Quello dei cani randagi è un mondo complesso che si interseca in maniera sempre diversa con l'ambiente, la popolazione umana, le legislazioni territoriali e gli aspetti culturali che caratterizzano i territori. Risulta quindi evidente il valore di queste variabili nell'ottica di intervenire in maniera mirata nei diversi contesti.
Un esempio emblematico di questa complessità è l'India, dove vivono più di 59 milioni di cani liberi – tra padronali, randagi e ferali – e oltre un miliardo di esseri umani, i quali si relazionano alle specie domestiche e selvatiche secondo schemi, abitudini e tradizioni completamente diverse rispetto a ciò a cui siamo abituati in Europa.
Nel tentativo di trovare una chiave di lettura che permetta di raggiungere una gestione multidisciplinare al randagismo, un gruppo di ricercatori della True Conservation Alliance Foundation di Bangalore ha condotto uno studio nel quale vengono analizzati molti aspetti del fenomeno, tra i quali viene nominato anche l'impatto di una questione con cui in Italia abbiamo poca familiarità: gli attacchi agli esseri umani e la predazione delle specie protette.
Per comprendere le soluzioni proposte, però, bisogna prima fare un passo indietro e addentrarsi gradualmente nell'ambiente e nella storia del rapporto tra esseri umani e cani nell'enorme e complesso paese asiatico di cui stiamo parlando.
La complessità del fenomeno e le differenze tra realtà urbane e rurali
Innanzitutto è importante prendere atto del fatto che vi è un'enorme differenza tra i cani randagi – fortemente dipendenti dall'uomo dal punto di vista alimentare – e i cani ferali, i quali si sono invece quasi completamente allontanati dagli esseri umani e hanno trovato soluzioni indipendenti per le proprie necessità di riparo e di alimentazione.
«Queste due categorie non sono totalmente rigide. Un soggetto, infatti, nell'arco della sua vita può passare da una condizione all'altra – spiega Laura Arena, veterinaria esperta in benessere animale e membro del comitato scientifico di Kodami – In Italia, il fenomeno dei cani ferali quasi non esiste e il randagismo è invece fortemente dipendente dal ruolo dell'uomo. Siamo più abituati ad avere a che fare con i cani randagi propriamente detti e, specialmente in alcune zone del Paese, con i cani padronali vaganti ovvero i soggetti liberi di muoversi pur avendo un essere umano di riferimento e che ne dovrebbe essere responsabile».
L'India è un paese con una superficie di poco inferiore rispetto all'intera Unione Europea e, al suo interno mostra macroscopiche differenze climatiche, ambientali e culturali. Negli ambienti rurali dell'Himalaya, il rapporto tra le popolazioni locali e i cani randagi è estremamente diverso rispetto, ad esempio, alle zone urbane di Bombay, Calcutta e New Delhi.
Basti pensare che, secondo quanto descritto nel report, il 63% dei soggetti che vivono all'interno dei contesti rurali indiani non dipendono dall'uomo. La percentuale diminuisce invece in città, dove è più diffusa l'abitudine, da parte delle persone, di nutrire i cani liberi, i quali restano quindi più spesso dipendenti dagli esseri umani.

Voci archiviate da una raccolta
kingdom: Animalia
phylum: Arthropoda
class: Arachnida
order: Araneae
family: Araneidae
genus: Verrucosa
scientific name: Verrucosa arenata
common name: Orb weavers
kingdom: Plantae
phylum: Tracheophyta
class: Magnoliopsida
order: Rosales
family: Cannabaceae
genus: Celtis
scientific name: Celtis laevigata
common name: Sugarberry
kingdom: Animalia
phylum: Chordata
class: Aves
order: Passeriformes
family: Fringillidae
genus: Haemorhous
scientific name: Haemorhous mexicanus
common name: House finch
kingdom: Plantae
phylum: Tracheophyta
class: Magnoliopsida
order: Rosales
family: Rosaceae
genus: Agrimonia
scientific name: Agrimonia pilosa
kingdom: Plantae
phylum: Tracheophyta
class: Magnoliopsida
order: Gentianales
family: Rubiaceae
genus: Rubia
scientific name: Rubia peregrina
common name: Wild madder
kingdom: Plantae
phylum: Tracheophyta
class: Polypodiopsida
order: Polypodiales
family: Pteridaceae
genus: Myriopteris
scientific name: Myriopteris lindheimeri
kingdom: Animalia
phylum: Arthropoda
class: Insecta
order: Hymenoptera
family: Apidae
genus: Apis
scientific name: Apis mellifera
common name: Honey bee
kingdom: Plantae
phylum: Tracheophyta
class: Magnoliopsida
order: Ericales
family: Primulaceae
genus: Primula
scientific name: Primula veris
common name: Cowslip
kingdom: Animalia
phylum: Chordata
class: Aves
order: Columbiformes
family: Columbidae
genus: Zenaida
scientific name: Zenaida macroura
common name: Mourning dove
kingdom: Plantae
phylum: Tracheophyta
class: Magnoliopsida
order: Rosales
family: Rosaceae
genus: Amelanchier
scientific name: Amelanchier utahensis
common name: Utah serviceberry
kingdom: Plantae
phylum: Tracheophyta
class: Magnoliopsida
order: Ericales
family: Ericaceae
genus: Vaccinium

* [Consegna]:
Risponda alle domande seguenti sulla pagina dedicata ai cani randagi in India, contrassegnando le risposte con le stesse lettere.
(a) Quanti cani liberi vivono in India?
(b) A quale fondazione, e di quale città, appartiene il gruppo di ricercatori che ha condotto lo studio?
(c) Quale percentuale dei cani che vivono nei contesti rurali indiani non dipende dall'uomo?

* [Risposta completa]:
(a) Più di 59 milioni.
(b) Alla True Conservation Alliance Foundation di Bangalore.
(c) Il 63%.